1

I need to detect strictly adjacent elements with jsoup. For this I would use the example provided in How to detect strictly adjacent siblings but I need a working example for Jsoup - java.

Input

<div id="container">
    <span class="highlighted">Paragraph 1</span>
    <span class="highlighted">Paragraph 2</span>
    This is just loose text.
    <p class="highlighted">Paragraph 3</p>
</div>

What I'm trying to accomplish is to build a single element with the text of all sibling similar elements.

private String removeSimilarTags(String htmlContent){
        org.jsoup.nodes.Document doc = Jsoup.parse(htmlContent);

        Elements highlightedSpanElements = doc.select("span.highlighted"); //Selecting all spans with class highlight
        for(Element span : highlightedSpanElements){
            Element beforeEl = span.previousElementSibling();
            if(span != null) //I need another function to verify if element has been already removed{
                beforeEl.after("<span class='"+HIGHLIGHT+"'>"+mergeAdjacentSpans(span)+"</span>");
            }
        }
        return doc.outerHtml();
    }

 private String mergeAdjacentSpans(Element span){
        Element nextEl = span.nextElementSibling() != null ? span.nextElementSibling() : null;
       
        String text = span.text();
        if(nextEl != null && nextEl.tagName().equalsIgnoreCase(SPAN_TAG)
                          && nextEl.classNames().contains(HIGHLIGHT)){
            //Next Element is also  a highlighted span
           text =  text.concat(" "+ mergeAdjacentSpans(spanEl));
        }
        span.remove();
        return text;
    }

And also I would like to have some insights of how to verify an element has been already removed. I cannot find a clear answer online.

Thank you guys !

1 Answers1

2

So for detecting if elements are strictly adjacent you should know the difference between Node and Element in Jsoup https://stackoverflow.com/questions/47881838/difference-between-jsoup-element-and-jsoup-node#:~:text=A%20node%20is%20the%20generic,Node . In my case I used Node because it contains whatever elements comes after being a string or an actual element, so it's not tagged element sensitive.

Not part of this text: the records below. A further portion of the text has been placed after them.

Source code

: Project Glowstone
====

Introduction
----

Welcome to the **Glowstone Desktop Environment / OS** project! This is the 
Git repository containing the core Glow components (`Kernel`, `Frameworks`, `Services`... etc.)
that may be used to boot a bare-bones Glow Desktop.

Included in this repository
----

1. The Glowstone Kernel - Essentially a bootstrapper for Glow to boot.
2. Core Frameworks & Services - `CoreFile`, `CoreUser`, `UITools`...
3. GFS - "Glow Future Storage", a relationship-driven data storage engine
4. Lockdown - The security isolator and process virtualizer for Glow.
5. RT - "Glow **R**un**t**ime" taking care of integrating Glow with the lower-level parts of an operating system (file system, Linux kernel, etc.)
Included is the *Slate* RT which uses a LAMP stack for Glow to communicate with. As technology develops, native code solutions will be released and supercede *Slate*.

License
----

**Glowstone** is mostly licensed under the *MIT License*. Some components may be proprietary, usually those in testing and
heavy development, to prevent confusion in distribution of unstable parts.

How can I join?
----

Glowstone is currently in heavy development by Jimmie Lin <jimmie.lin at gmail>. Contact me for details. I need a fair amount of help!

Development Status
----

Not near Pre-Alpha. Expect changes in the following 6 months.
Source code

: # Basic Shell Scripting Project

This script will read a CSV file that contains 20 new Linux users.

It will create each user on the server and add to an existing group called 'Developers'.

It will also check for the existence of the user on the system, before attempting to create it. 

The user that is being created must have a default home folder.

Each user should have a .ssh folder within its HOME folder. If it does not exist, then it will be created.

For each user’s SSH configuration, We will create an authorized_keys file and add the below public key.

private boolean isNexSiblingAdjacent(Element span){
  Node informationAfterNode = span.nextSibling();
  Element nextTaggedElement = span.nextElementSibling();
  return informationAfterNode.outerHtml().trim().length() == 0 ||
 informationAfterNode.outerHtml().equalsIgnoreCase(nextTaggedElement.outerHtml());
}

So the first condition I do is to verify that it only has blank spaces inside but you can check if it starts with <!- and it ends with -> to check if it is a comment too. As these two conditions will make it still adjacent. And last but no least check if the html of the node is similar to the one in element.